**WORK TO COMPLETE**
Where a picture occurs in the data, omit it, and copy all remaining data exactly.

**THE DATA**
..............................
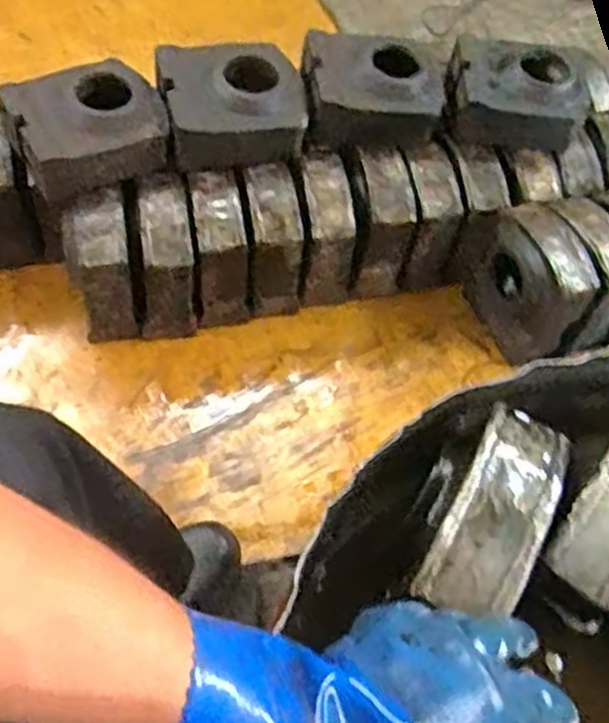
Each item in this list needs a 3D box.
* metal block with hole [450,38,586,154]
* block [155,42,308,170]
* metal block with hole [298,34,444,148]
..............................
**OUTPUT OF THE TASK**
Each item in this list needs a 3D box.
* metal block with hole [450,38,586,154]
* block [155,42,308,170]
* metal block with hole [298,34,444,148]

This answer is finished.